Gr 7–9—In 2050 London, young criminals are "Slated"-their brains wiped clean of all memories. They relearn how to walk and talk in a hospital rather than a prison. Though Kyla is 16, her new family (Mum, Dad, Slated older sister Amy) will teach her that stoves are hot and traffic is dangerous. Kyla's Levo, a permanent wristband, will monitor her moods, beeping if she gets distressed and, in the worst-case scenario, disabling, and even killing her if she turns violent. Those who favored law and order thought this would solve the problem of gang violence and terrorist attacks. Kyla avoids the Slater Haters on the bus, goes to school, attends group meetings, and makes friends with fellow Slaters Ben and Jazz. Then her nightmares return, bits and pieces of a past life begin to surface, and calming mechanisms like eating chocolate or going for a run fail to bring her levels up to normal. Though the Central Coalition shows only happy news, and the militaristic Lorders maintain control, Kyla learns of a darker side of society. She comes to question the true uses of Slating and how people are chosen to undergo the procedure. Terry's debut novel treads familiar dystopian paths of controlling government, rebellious teens, and romance in a community where strong emotions are deemed unsuitable and dangerous. Slated has some lovely turns of phrase, a plot that speeds by, and a cliff-hanger ending. The terrain may not be new, but this book will attract many readers.—Maggie Knapp, Trinity Valley School, Fort Worth, TX
This fast-paced thriller offers an interesting twist on the popular dystopia genre and introduces important questions about the nature of good and evil. The Levo bracelets that Slateds are required to wear will intrigue teens dealing with volatile emotions. Whenever Kyla’s “levels” drop because she is upset or angry, the Levo buzzes a “gentle warning vibration.” Kyla must eat a piece of chocolate, go for a run, or otherwise find a way to control her emotions so the Levo doesn’t cause her to pass out.
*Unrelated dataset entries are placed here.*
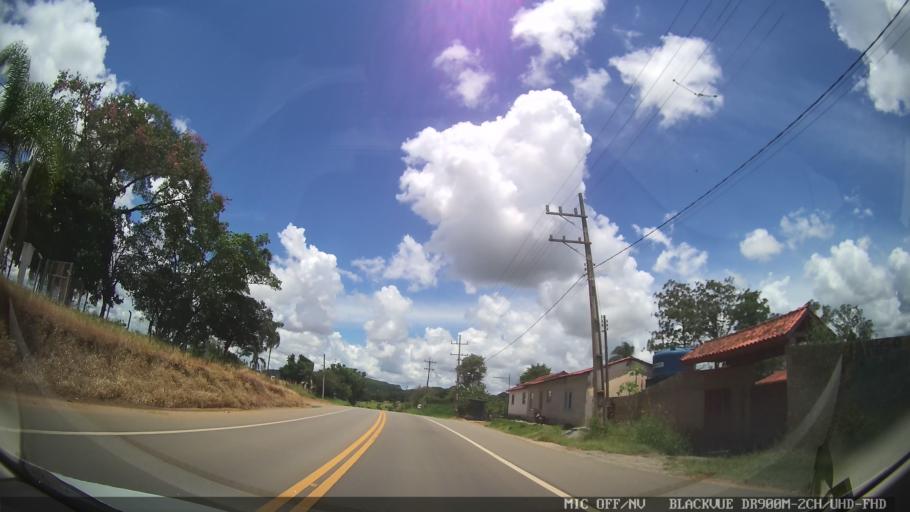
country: BR
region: Sao Paulo
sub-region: Braganca Paulista
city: Braganca Paulista
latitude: -22.8916
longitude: -46.6055
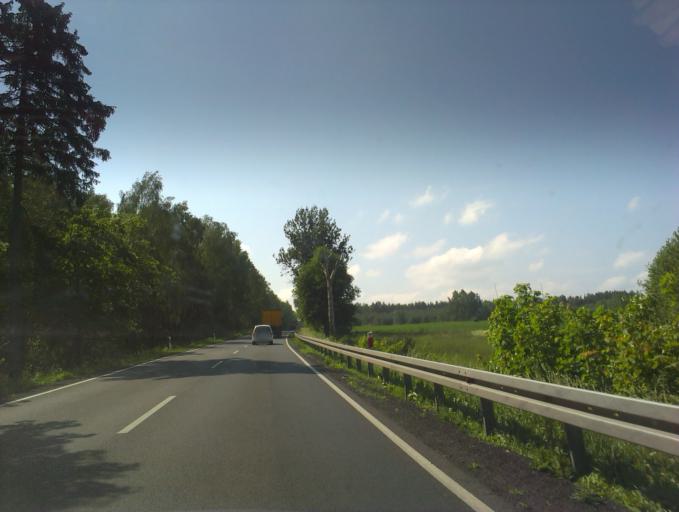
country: PL
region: Greater Poland Voivodeship
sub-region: Powiat zlotowski
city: Okonek
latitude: 53.5213
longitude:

Narrator Kyla’s inability to accurately judge anyone she encounters (“Mrs. Ali [Kyla’s teacher] had seemed so nice, and then wasn’t, at all. And Penny [Kyla’s group therapist] was so annoying when I first met her, but now I feel like she is on my side.”) reinforces the book’s themes about the complexity of individuals—and that no one is wholly good or bad. Readers will be startled by a last-minute revelation that changes everything they know about Kyla’s personality and background, and leaves Kyla wondering “How can this be?”